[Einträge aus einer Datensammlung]

—————

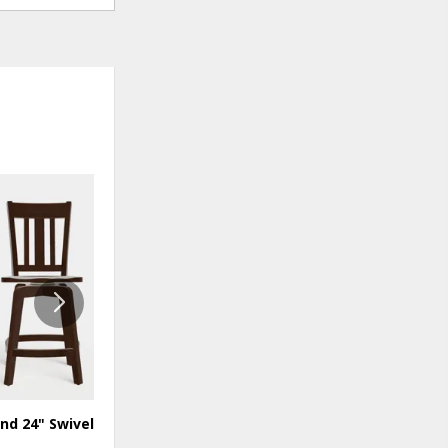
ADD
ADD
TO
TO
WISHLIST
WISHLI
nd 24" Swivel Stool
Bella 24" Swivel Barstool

—————

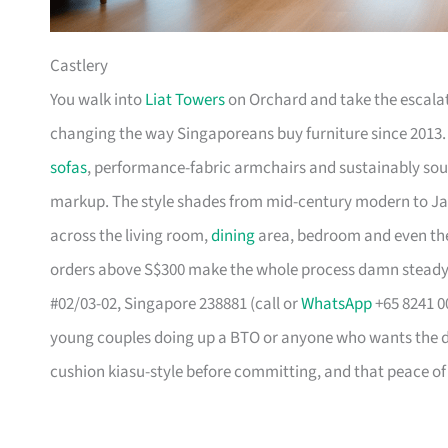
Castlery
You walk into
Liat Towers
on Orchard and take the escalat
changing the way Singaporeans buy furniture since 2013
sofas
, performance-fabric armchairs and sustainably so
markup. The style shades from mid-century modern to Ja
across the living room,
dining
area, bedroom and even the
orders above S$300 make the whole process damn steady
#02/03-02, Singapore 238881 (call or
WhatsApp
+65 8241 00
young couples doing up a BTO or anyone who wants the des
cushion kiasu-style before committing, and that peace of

—————

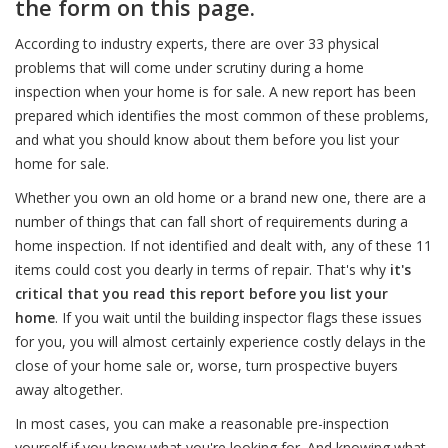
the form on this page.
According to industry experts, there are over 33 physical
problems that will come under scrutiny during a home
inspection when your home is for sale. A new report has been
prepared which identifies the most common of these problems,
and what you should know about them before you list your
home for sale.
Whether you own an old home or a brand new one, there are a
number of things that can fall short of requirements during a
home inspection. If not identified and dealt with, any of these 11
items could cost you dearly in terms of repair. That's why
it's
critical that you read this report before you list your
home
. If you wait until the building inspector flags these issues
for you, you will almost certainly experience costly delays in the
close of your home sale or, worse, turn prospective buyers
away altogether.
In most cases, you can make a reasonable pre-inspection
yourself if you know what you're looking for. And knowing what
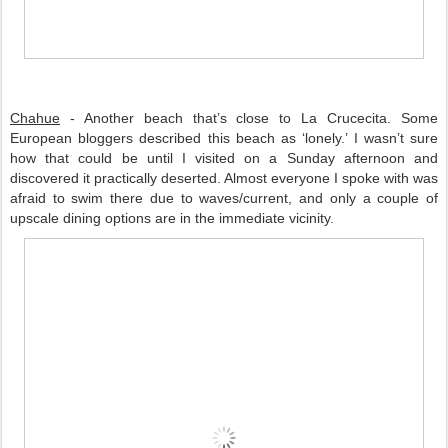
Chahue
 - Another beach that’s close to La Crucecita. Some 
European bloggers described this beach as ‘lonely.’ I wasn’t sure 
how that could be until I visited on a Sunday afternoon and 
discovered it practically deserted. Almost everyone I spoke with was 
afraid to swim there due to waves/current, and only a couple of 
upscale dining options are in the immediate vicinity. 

—————

Aufgabe: Zieh aus dem Material jede Zeile heraus, die das Wort „dining“ enthält, wobei Groß- und Kleinschreibung zu beachten ist.

Antwortbereich:
dining
upscale dining options are in the immediate vicinity. 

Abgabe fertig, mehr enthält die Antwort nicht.